→ **Task description**:
Give only the number of lines in the data that contain the word "left".
◇ ◇ ◇ ◇ ◇ ◇ ◇
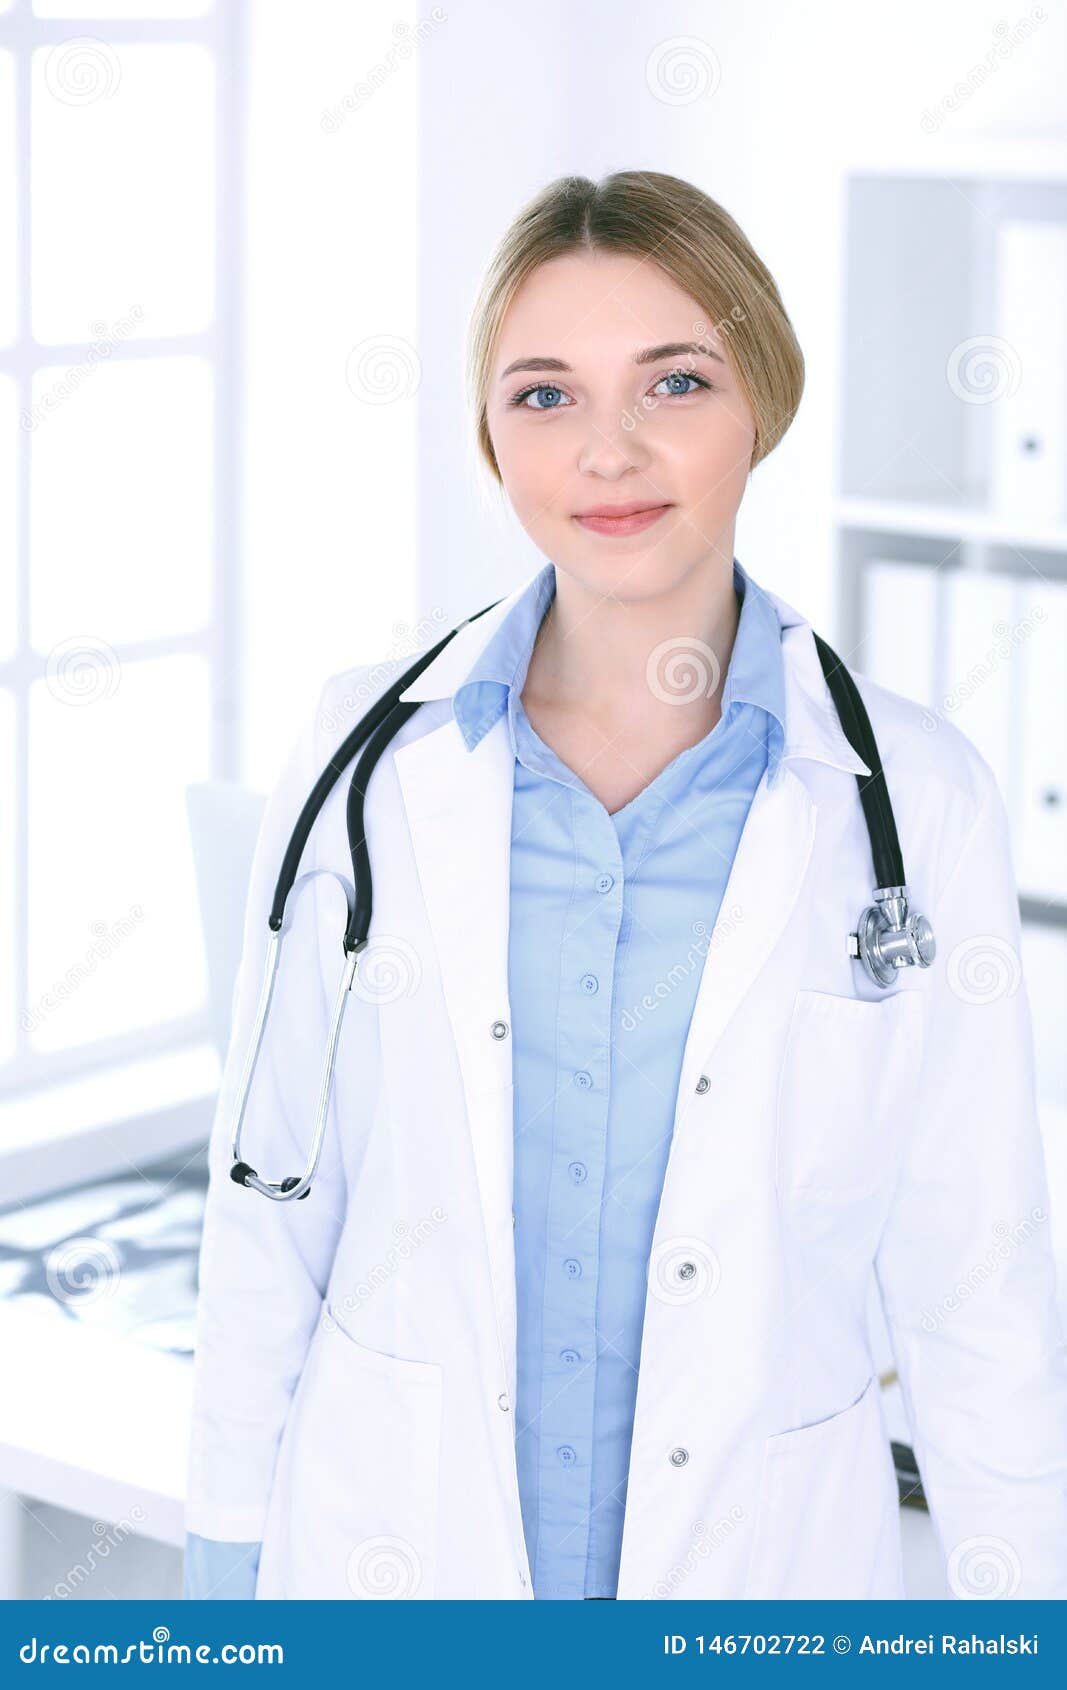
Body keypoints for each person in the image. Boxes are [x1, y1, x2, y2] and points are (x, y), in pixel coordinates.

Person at [183, 171, 1067, 1600]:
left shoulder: (920, 800)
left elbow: (977, 1277)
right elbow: (270, 1202)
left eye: (674, 380)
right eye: (545, 395)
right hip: (396, 1568)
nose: (610, 450)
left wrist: (1026, 1615)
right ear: (489, 434)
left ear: (760, 401)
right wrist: (220, 1575)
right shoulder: (366, 766)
◇ ◇ ◇ ◇ ◇ ◇ ◇
→ **Output for this task**:
5